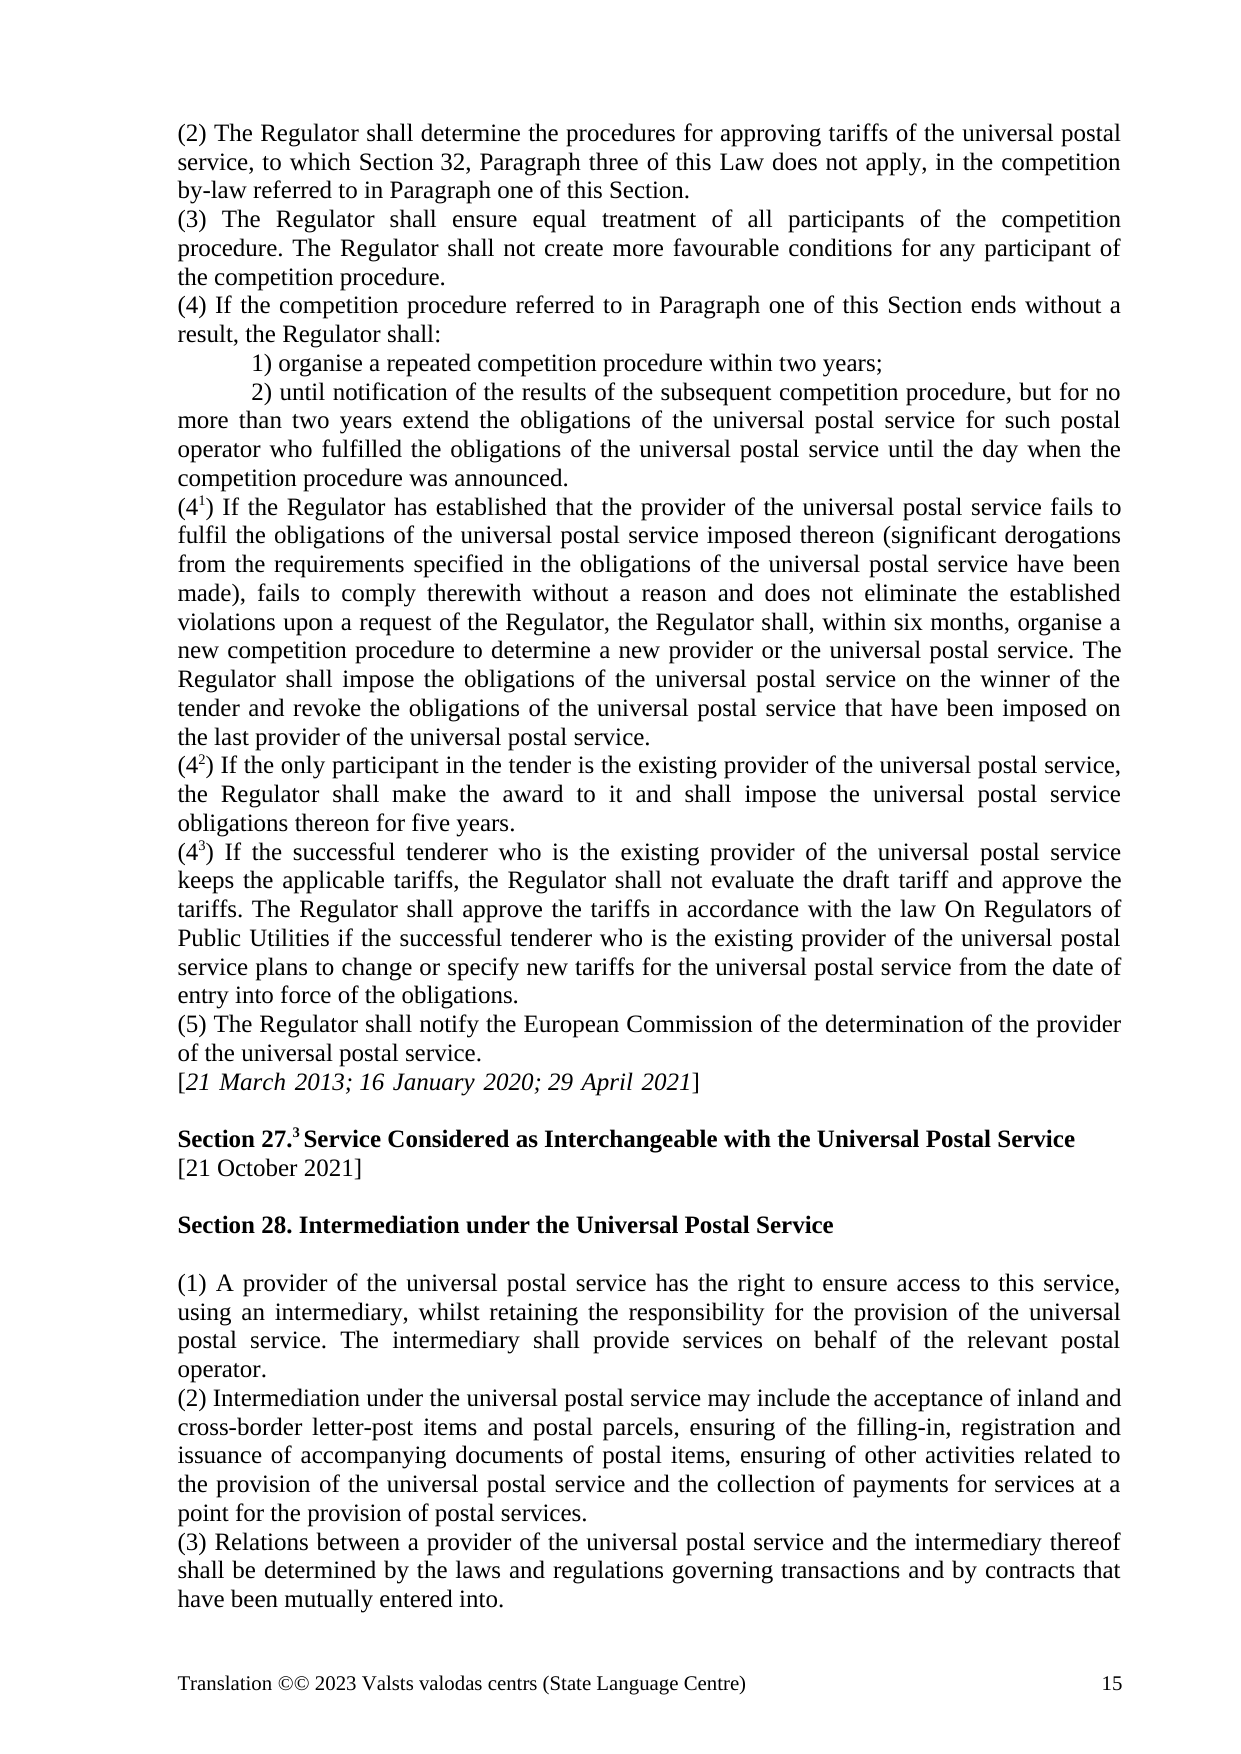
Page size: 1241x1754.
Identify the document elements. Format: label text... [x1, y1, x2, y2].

text Section 27.3 Service Considered as Interchangeable with the Universal Postal Service [177, 1124, 1122, 1153]
text (4) If the competition procedure referred to in Paragraph one of this Section ends without a result, the Regulator shall: [177, 291, 1122, 348]
text (5) The Regulator shall notify the European Commission of the determination of the provider of the universal postal service. [177, 1009, 1122, 1067]
text (41) If the Regulator has established that the provider of the universal postal service fails to fulfil the obligations of the universal postal service imposed thereon (significant derogations from the requirements specified in the obligations of the universal postal service have been made), fails to comply therewith without a reason and does not eliminate the established violations upon a request of the Regulator, the Regulator shall, within six months, organise a new competition procedure to determine a new provider or the universal postal service. The Regulator shall impose the obligations of the universal postal service on the winner of the tender and revoke the obligations of the universal postal service that have been imposed on the last provider of the universal postal service. [177, 492, 1122, 751]
text (1) A provider of the universal postal service has the right to ensure access to this service, using an intermediary, whilst retaining the responsibility for the provision of the universal postal service. The intermediary shall provide services on behalf of the relevant postal operator. [177, 1268, 1122, 1383]
text (3) The Regulator shall ensure equal treatment of all participants of the competition procedure. The Regulator shall not create more favourable conditions for any participant of the competition procedure. [177, 204, 1122, 291]
text Section 28. Intermediation under the Universal Postal Service [177, 1211, 1122, 1239]
text (42) If the only participant in the tender is the existing provider of the universal postal service, the Regulator shall make the award to it and shall impose the universal postal service obligations thereon for five years. [177, 751, 1122, 837]
text 2) until notification of the results of the subsequent competition procedure, but for no more than two years extend the obligations of the universal postal service for such postal operator who fulfilled the obligations of the universal postal service until the day when the competition procedure was announced. [177, 377, 1122, 492]
text 1) organise a repeated competition procedure within two years; [177, 348, 1122, 377]
text (2) The Regulator shall determine the procedures for approving tariffs of the universal postal service, to which Section 32, Paragraph three of this Law does not apply, in the competition by-law referred to in Paragraph one of this Section. [177, 118, 1122, 204]
text [21 October 2021] [177, 1153, 1122, 1182]
text (2) Intermediation under the universal postal service may include the acceptance of inland and cross-border letter-post items and postal parcels, ensuring of the filling-in, registration and issuance of accompanying documents of postal items, ensuring of other activities related to the provision of the universal postal service and the collection of payments for services at a point for the provision of postal services. [177, 1383, 1122, 1527]
text (43) If the successful tenderer who is the existing provider of the universal postal service keeps the applicable tariffs, the Regulator shall not evaluate the draft tariff and approve the tariffs. The Regulator shall approve the tariffs in accordance with the law On Regulators of Public Utilities if the successful tenderer who is the existing provider of the universal postal service plans to change or specify new tariffs for the universal postal service from the date of entry into force of the obligations. [177, 837, 1122, 1009]
text (3) Relations between a provider of the universal postal service and the intermediary thereof shall be determined by the laws and regulations governing transactions and by contracts that have been mutually entered into. [177, 1527, 1122, 1613]
text [21 March 2013; 16 January 2020; 29 April 2021] [177, 1067, 1122, 1096]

## WHAT NEEDS TO BE DONE:
Scan the material above for the string "intermediary" and report each line where you find it.

## TASK SOLUTION:
text (1) A provider of the universal postal service has the right to ensure access to this service, using an intermediary, whilst retaining the responsibility for the provision of the universal postal service. The intermediary shall provide services on behalf of the relevant postal operator. [177, 1268, 1122, 1383]
text (3) Relations between a provider of the universal postal service and the intermediary thereof shall be determined by the laws and regulations governing transactions and by contracts that have been mutually entered into. [177, 1527, 1122, 1613]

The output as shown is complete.